Monday, February 25, 2013

Sisters!

Last year, I had the pleasure of teaching two sisters. K and C are amazing. They are both empathetic, smart-as-whips, and beautiful. They were not in the same class, so I was lucky enough to hear them talk about each other. They often referred to their "sister-bond." Now, I was their teacher, so it's not likely that they were going to air their squabbles to me, but we did spend a lot of time in their classes talking about our feelings. I feel like I know these girls fairly well. And the thing I love the most about them is how supportive of each other they are. They love each other and are proud of each other. I like seeing female relationships that take this tack. Too often it seems we ladies fall into the role of jealous and bickery rivals. The world can add to this competitive feeling in many damaging ways. I enjoyed seeing two sisters throw all that shit aside and revel in their individual and shared accomplishments.

Last Thursday, I drove down to the attraction area with my sister and our daughters to visit our grandparents.* It was great to have some uninterrupted time with my sister. You see, my sister is (my 14 year old self is struggling not to call her the bomb) fucking awesome. She's funny, tall, smart, beautiful, creative, smart, tall, and all around bad-ass. For proof of the tall, beautiful, and bad-ass part see below. This is us at the best New Year's Eve party ever, which she hosts. EVERY YEAR.






Back to Thursday.
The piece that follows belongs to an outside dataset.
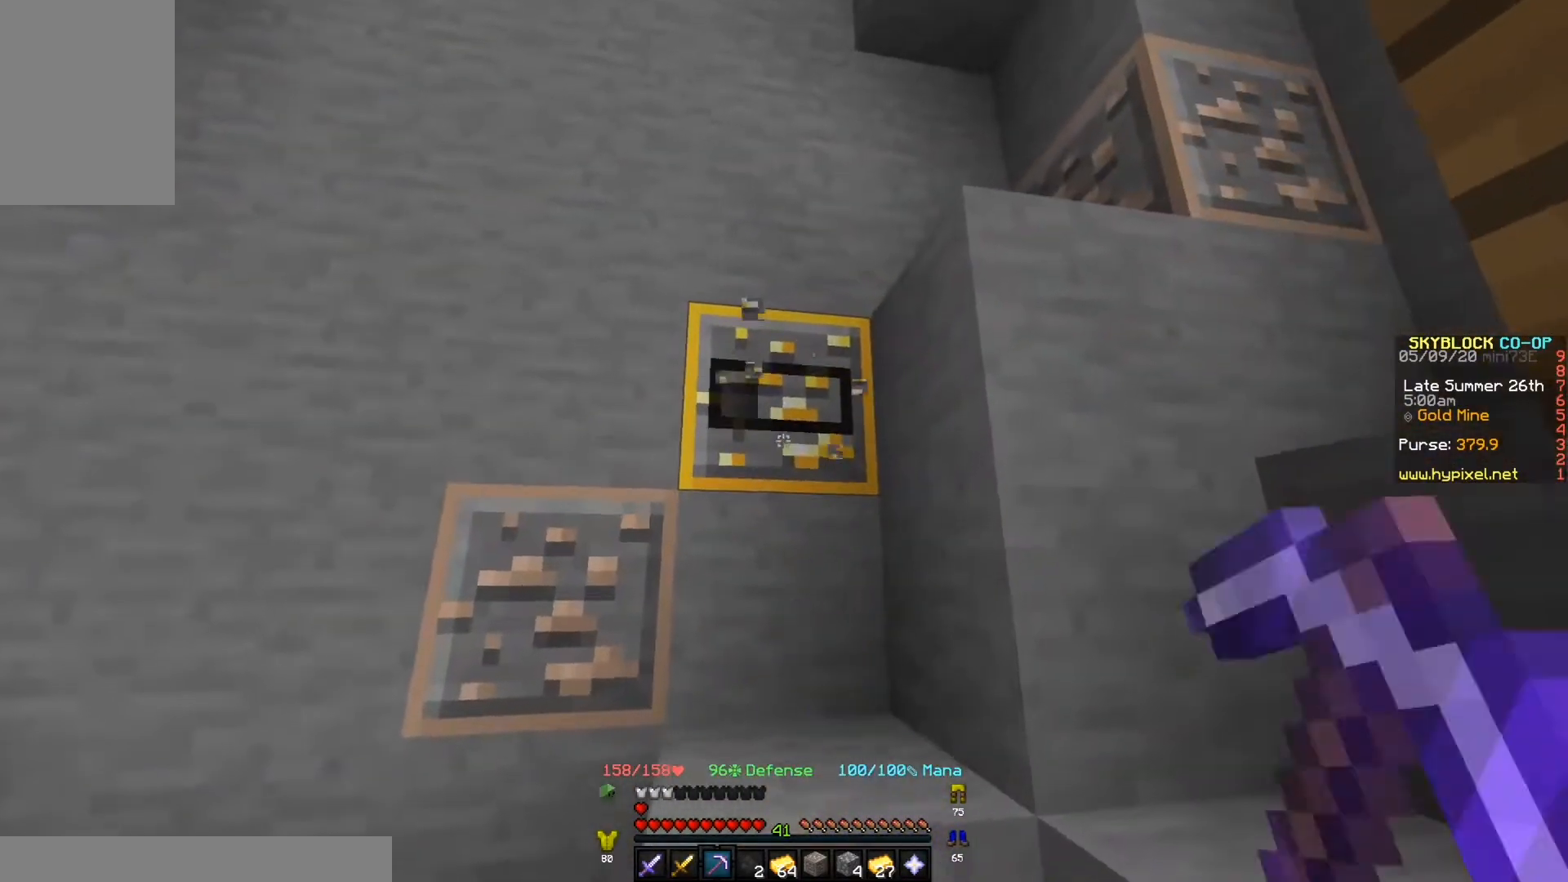
{"keys": [], "events": []}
It was great because although we live near each other, we usually only hang out about once a week because I am a ridiculous home body. When we hang out there are usually tons of equally awesome people, which leads to great discussions and fun times, but not a lot of one-on-one sister time. We had to drive in rush hour traffic from our homes in real Orlando to where our grandparents were staying in Kissimmee, which means lots of time. We talked about art, life, books, the tattoos we will be getting soon (I'm so excited!), feminism, douche-baggery, our awesome brother, and lots of other things I don't remember. But it wouldn't have mattered what we talked about because my awesome, beautiful, intelligent, insightful, hilarious sister made a usually horrible drive wonderful simply by being herself.
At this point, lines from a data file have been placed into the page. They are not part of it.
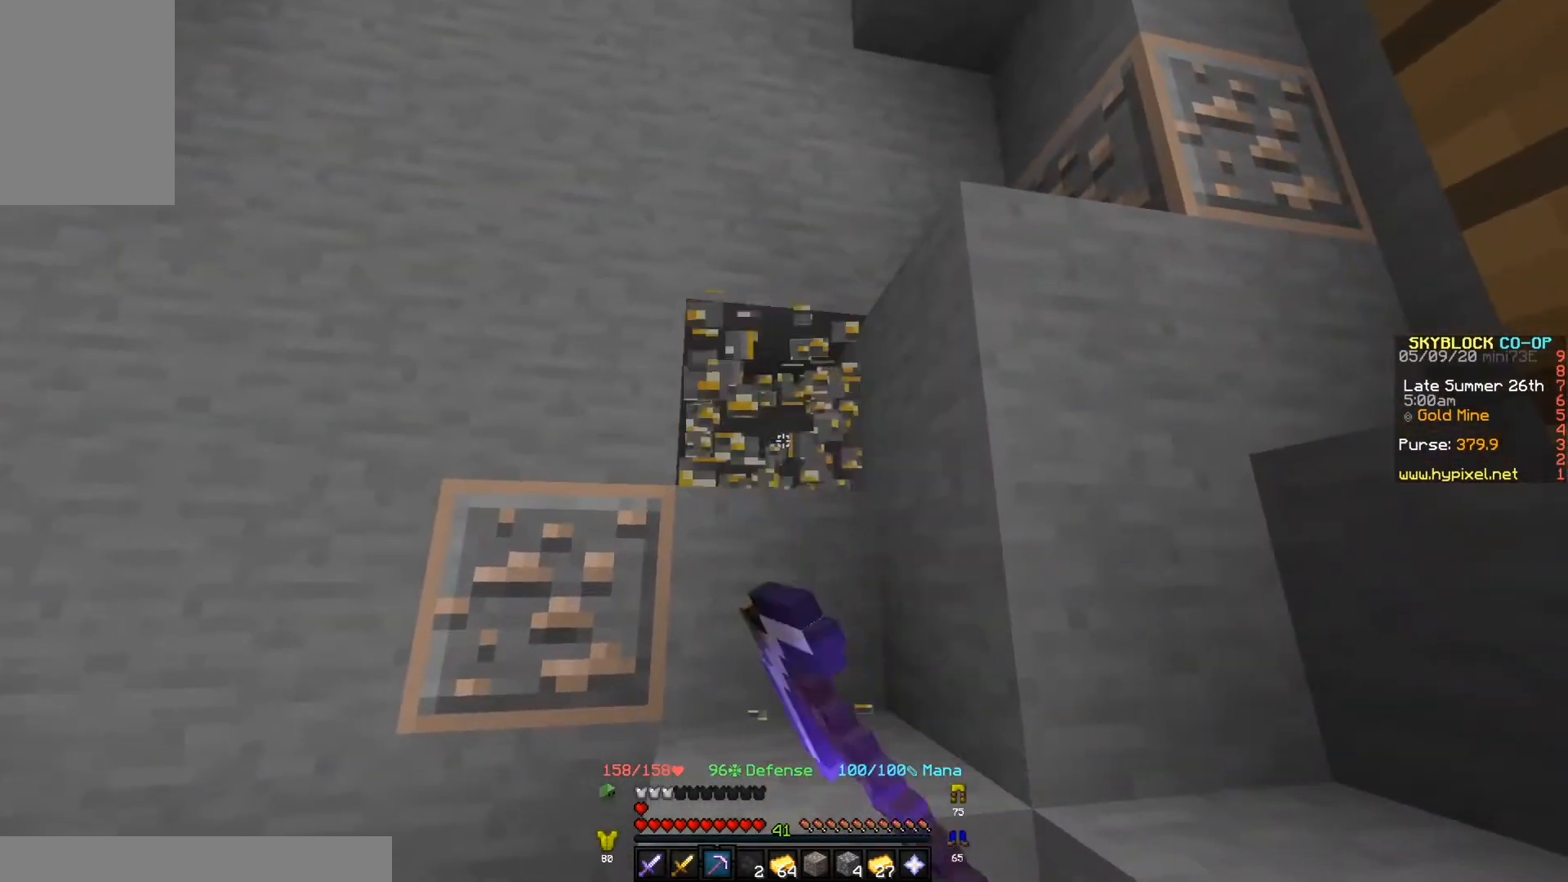
{"keys": [], "events": []}
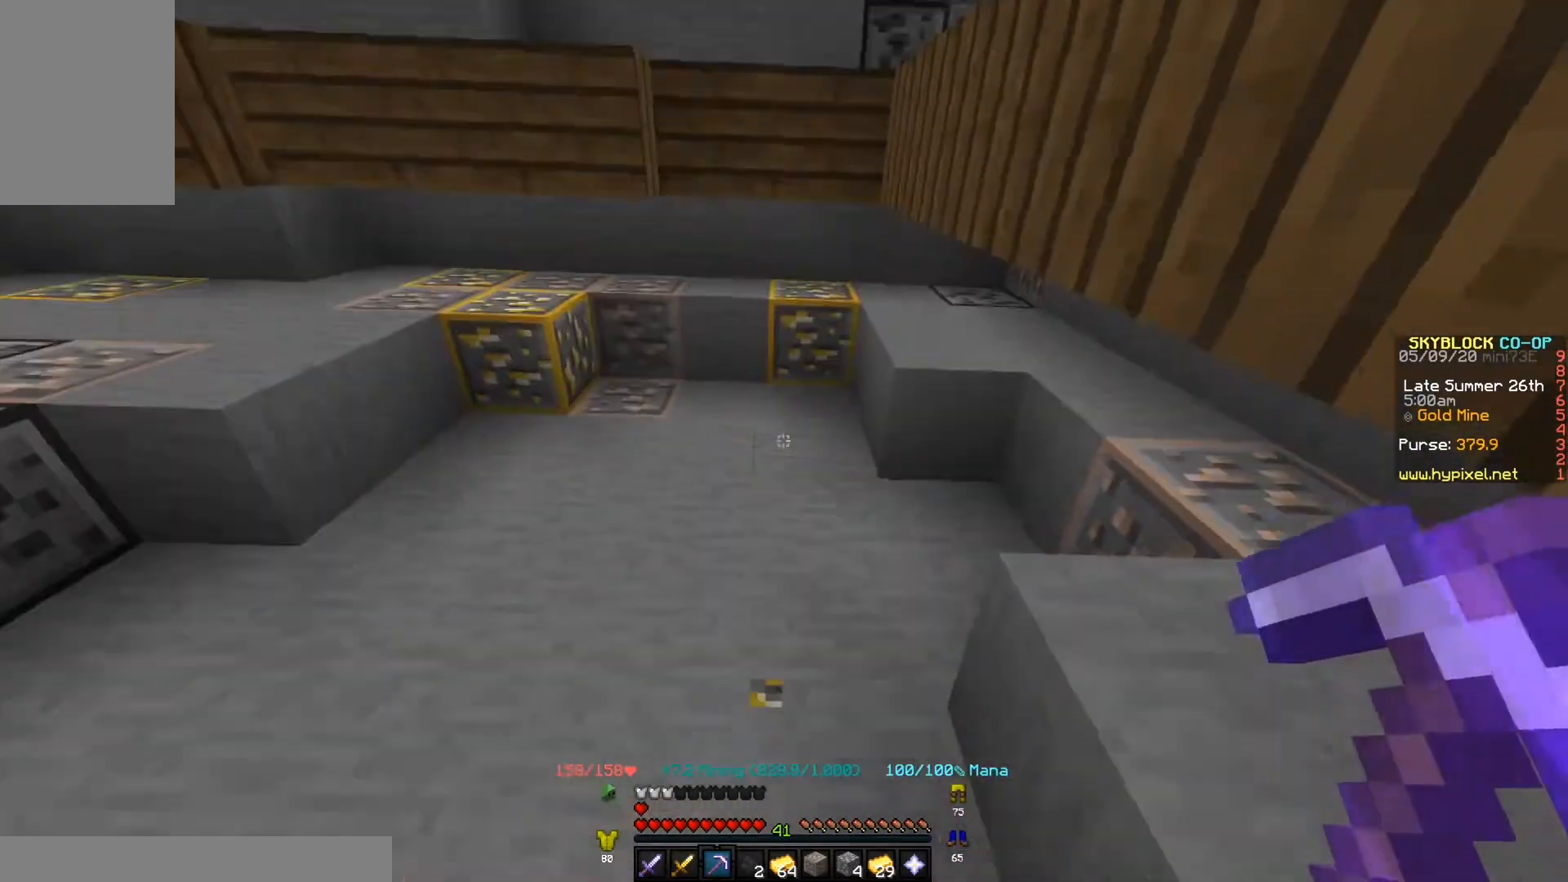
{"keys": [], "events": []}
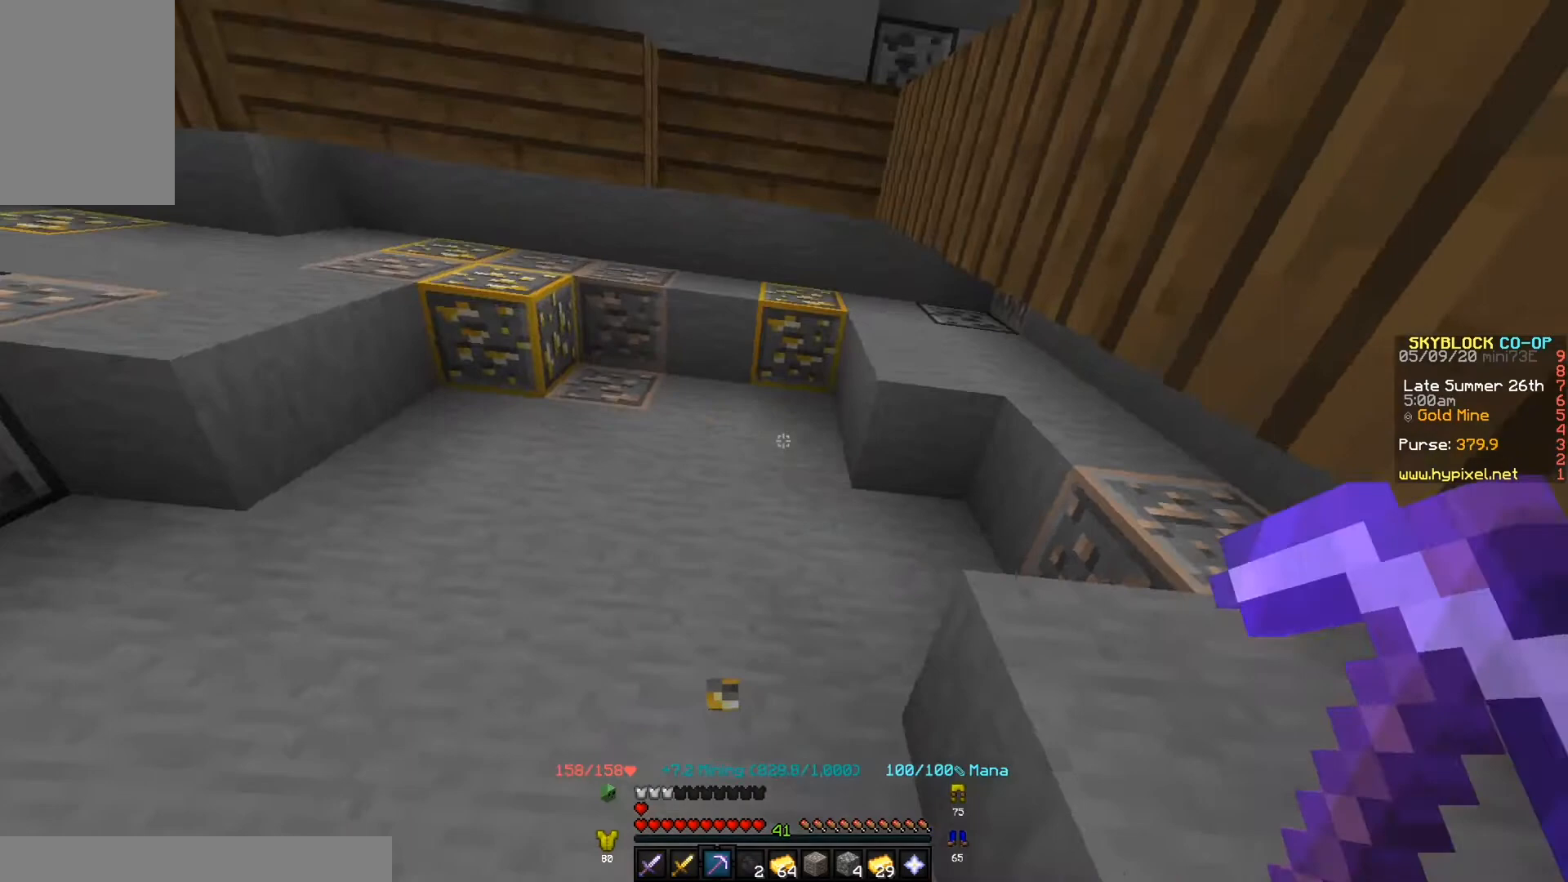
{"keys": [], "events": [[33, "w", "down"], [367, "w", "up"]]}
Yay for the sister bond. Whether it be between biologically related sisters or non-biologically related sisters. Yay for the relationships in your life that make you happy even when you are doing things you hate the most--like driving. Celebrate the people you love. Celebrate the people who make your world a better place. Celebrate the people who make you want to use way too many adjectives in your writing.


*On an unrelated note, why do all relatives who visit Florida say they are in Orlando when really they are in Kissimmee? It's not the same place.